Horas antes, Filipa Grouva também aguardava sentada no passeio, mas ainda em Alfama, antes da saída para a Avenida. É o terceiro ano que veste as cores deste bairro. Antes ainda desfilou pela Penha de França e foi precisamente nas marchas que conheceu o marido, também ele marchante. Mas em 2014 a Penha de França não desfilou e Filipa e o marido resolveram escolher os bairros "do coração". Resultado: ela marcha por Alfama, ele pelo Alto do Pina, as duas marchas que têm disputado a vitória nos últimos anos. Por agora, o casal tem como saldo um empate - uma vitória para cada lado. Na madrugada de hoje se saberá se alguém passa à frente.

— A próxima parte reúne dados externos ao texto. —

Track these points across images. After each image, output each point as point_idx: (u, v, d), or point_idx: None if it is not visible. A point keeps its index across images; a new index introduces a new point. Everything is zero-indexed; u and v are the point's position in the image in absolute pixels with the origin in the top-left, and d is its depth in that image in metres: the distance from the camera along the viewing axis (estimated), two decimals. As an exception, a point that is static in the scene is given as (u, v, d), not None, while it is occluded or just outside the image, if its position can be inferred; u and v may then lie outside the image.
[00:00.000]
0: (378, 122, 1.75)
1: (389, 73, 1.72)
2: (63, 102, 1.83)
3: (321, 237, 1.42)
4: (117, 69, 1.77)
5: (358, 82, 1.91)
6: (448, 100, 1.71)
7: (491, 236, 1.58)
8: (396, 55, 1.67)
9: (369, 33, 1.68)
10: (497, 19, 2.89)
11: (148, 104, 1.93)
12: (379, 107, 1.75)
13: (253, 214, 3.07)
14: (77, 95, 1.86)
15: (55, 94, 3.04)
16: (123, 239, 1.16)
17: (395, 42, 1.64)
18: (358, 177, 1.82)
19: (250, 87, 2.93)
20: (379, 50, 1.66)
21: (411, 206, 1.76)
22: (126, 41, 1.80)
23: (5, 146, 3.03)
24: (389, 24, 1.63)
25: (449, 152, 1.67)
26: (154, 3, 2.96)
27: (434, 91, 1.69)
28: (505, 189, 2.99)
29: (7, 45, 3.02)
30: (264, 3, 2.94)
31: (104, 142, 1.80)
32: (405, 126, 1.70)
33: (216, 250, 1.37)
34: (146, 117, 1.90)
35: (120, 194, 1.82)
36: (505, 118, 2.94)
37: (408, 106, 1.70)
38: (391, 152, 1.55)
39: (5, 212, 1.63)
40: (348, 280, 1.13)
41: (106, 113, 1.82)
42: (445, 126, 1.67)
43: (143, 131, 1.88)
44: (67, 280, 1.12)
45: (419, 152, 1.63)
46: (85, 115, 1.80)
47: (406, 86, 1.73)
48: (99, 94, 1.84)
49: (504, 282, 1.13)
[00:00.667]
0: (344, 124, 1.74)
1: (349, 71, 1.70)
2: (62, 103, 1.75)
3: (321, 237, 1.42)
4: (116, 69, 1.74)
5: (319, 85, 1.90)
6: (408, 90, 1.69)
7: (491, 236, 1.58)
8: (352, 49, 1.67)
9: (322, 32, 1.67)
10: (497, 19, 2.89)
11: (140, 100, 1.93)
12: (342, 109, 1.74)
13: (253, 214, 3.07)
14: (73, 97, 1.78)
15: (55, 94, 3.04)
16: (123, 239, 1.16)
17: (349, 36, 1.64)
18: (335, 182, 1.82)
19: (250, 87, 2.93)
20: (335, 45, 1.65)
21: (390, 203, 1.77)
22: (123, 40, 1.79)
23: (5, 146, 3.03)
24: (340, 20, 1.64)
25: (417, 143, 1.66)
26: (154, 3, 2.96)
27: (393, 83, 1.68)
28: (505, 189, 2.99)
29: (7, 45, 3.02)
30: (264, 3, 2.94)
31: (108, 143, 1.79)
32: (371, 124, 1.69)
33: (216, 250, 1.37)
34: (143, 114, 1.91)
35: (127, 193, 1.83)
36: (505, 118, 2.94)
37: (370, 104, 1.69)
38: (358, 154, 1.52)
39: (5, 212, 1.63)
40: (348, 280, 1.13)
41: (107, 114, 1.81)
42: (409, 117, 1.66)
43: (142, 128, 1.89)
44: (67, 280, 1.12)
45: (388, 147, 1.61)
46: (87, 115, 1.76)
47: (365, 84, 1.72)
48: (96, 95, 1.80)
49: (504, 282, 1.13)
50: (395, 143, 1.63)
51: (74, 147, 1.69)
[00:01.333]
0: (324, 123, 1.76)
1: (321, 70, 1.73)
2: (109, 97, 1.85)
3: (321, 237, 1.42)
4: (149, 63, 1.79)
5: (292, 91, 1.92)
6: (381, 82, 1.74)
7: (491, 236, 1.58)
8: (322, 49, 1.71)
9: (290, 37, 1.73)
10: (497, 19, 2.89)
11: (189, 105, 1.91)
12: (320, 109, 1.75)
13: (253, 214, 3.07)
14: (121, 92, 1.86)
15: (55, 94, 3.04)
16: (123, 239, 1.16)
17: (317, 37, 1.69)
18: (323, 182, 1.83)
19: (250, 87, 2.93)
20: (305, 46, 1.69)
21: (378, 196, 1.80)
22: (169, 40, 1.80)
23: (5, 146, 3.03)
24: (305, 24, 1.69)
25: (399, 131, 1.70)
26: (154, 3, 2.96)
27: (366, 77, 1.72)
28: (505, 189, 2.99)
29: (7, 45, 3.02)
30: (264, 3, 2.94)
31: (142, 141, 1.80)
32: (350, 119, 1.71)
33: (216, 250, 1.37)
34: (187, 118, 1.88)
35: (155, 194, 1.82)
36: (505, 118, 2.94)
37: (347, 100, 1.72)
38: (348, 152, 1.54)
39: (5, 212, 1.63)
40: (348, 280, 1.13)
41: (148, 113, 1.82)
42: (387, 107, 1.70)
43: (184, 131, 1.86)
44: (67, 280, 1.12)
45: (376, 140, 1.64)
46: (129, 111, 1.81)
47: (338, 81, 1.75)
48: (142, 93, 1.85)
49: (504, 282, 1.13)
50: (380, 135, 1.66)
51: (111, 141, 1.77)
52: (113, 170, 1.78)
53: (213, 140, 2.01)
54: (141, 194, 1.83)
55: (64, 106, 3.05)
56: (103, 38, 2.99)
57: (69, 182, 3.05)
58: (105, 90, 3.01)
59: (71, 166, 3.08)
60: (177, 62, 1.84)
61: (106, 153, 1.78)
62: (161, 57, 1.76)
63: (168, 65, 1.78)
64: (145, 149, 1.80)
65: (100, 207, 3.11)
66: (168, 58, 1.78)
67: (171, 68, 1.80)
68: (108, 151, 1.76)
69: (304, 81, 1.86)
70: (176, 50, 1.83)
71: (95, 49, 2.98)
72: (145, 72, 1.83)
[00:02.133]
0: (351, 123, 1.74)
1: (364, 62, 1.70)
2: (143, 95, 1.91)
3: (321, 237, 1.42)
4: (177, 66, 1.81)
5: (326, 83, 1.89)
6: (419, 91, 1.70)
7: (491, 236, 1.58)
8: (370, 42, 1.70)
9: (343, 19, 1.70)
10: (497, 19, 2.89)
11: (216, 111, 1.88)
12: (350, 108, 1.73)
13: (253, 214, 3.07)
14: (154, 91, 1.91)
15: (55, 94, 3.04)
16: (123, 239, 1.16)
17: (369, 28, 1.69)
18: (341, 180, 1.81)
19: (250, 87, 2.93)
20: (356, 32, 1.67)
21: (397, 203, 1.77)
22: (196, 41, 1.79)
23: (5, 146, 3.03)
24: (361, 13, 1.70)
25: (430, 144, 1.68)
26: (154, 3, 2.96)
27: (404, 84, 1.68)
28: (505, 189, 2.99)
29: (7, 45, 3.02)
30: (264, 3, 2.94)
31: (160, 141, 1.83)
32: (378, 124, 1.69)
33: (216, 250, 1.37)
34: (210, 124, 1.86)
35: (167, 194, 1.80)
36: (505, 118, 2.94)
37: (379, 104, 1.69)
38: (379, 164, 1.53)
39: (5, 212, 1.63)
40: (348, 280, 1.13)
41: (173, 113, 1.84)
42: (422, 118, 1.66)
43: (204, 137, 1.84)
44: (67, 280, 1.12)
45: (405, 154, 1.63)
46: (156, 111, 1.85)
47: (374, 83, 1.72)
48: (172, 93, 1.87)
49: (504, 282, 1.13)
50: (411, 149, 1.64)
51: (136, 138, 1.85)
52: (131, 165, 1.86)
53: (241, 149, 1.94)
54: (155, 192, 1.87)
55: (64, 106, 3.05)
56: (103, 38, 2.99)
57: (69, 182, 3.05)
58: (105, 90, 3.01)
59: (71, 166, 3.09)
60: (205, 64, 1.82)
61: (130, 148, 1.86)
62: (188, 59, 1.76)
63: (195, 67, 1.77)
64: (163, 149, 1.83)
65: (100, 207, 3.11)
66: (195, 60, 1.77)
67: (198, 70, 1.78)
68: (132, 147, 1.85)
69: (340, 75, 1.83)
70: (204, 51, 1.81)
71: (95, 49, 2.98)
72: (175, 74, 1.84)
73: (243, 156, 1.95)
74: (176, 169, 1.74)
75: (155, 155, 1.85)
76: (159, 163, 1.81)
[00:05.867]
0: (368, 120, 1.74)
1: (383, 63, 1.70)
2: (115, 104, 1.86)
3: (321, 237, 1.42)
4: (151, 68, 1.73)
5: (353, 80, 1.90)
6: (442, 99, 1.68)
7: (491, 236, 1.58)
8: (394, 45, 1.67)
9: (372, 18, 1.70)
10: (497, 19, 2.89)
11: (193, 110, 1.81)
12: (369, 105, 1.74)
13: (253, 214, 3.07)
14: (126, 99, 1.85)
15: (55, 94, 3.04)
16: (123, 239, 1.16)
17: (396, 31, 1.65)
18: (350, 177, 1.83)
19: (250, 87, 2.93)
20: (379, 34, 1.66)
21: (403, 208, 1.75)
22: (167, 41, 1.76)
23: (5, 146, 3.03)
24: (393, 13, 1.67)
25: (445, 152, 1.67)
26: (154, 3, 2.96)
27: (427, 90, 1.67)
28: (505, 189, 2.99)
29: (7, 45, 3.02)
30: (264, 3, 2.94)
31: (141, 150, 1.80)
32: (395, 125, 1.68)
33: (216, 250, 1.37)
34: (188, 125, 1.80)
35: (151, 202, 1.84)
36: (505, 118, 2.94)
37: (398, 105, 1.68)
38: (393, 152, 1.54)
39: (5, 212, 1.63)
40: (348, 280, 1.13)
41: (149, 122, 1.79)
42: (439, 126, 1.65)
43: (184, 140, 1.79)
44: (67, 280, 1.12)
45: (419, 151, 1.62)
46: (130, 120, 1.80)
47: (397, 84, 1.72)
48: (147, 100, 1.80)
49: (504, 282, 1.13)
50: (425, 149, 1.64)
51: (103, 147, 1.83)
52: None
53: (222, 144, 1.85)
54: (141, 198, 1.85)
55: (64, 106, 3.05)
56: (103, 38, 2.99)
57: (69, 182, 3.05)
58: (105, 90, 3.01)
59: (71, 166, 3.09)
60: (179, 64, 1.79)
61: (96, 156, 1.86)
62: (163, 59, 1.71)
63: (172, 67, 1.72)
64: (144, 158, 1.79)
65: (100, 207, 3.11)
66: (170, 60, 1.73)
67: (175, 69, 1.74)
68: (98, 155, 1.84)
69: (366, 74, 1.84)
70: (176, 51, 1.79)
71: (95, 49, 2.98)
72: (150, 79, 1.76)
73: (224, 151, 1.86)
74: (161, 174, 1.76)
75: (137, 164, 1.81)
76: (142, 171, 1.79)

Já há drones no Santo António
O relógio marcava nove da noite quando a marcha infantil A Voz do Operário, convidada pela EGEAC e extracompetição, abriu o desfile. Depois, as 20 marchas a concurso foram aparecendo junto à rotunda do Marquês de Pombal. Apesar do vento e frio que começava a sentir--se, ninguém arredou pé. E por falar em pés a marcha da Madragoa desceu até aos Restauradores... descalça. Por ali, ninguém deixou nada ao acaso. Antes do arranque, havia um drone a sobrevoar o grupo - dos mais animados e barulhentos. Já o Alto do Pina, a defender o título, impressionava pela dimensão e organização. A Penha de França apostou em réplicas dos clássicos cacilheiros para embelezar o desfile, ao passo que São Vicente deu ao zé-povinho um lugar de destaque, aproveitando o facto de se comemorar o 170.º aniversário do nascimento de Rafael Bordalo Pinheiro. Intervalados por dez minutos, os grupos iam saindo e nas bermas repetiam-se os gritos de incentivo a cada bairro.
Isabel Ferreira e Clóvis Rodrigues vão descendo a Avenida. Os nomes parecem portugueses e no caso de Clóvis são mesmo ("os meus avós eram de Trás-os-Montes, ainda se chama assim?"), mas são brasileiros a visitar Portugal pela primeira vez. Não sabiam dos Santos Populares e descobriram de uma forma sui generis : chegados a Alfama, onde alugaram um apartamento, perceberam que alguma coisa se devia passar quando viram uma multidão na rua, contam, a rir. Outra surpresa foi não conseguirem chegar de carro a casa. "Tivemos de subir o morro." Vindos de Maringá, no Paraná, dizem estar "encantados" com Lisboa e planeiam voltar no próximo ano.
Sardinha a um euro e meio
Colin McLennan, escocês de Glasgow, e Katie Furlas, de Londres, acabaram de chegar. Andam à procura de um sítio onde se sentar, em Alfama. Não fazem ideia do que seja o Santo António, mas já tinham ouvido falar num "grande festival" em Lisboa neste fim de semana. Ao final da tarde, o "festival" já é grande: o bairro já entrou em força na noite de Santos. A sardinha vende-se a um euro e meio. Junto ao Beco do Pocinho, numa banca que explora com a filha e o neto, dona Carmelinda, do alto dos seus 82 anos, tem resposta pronta para a pergunta "há mais estrangeiros neste ano?": "Há, então não há... E moram cá."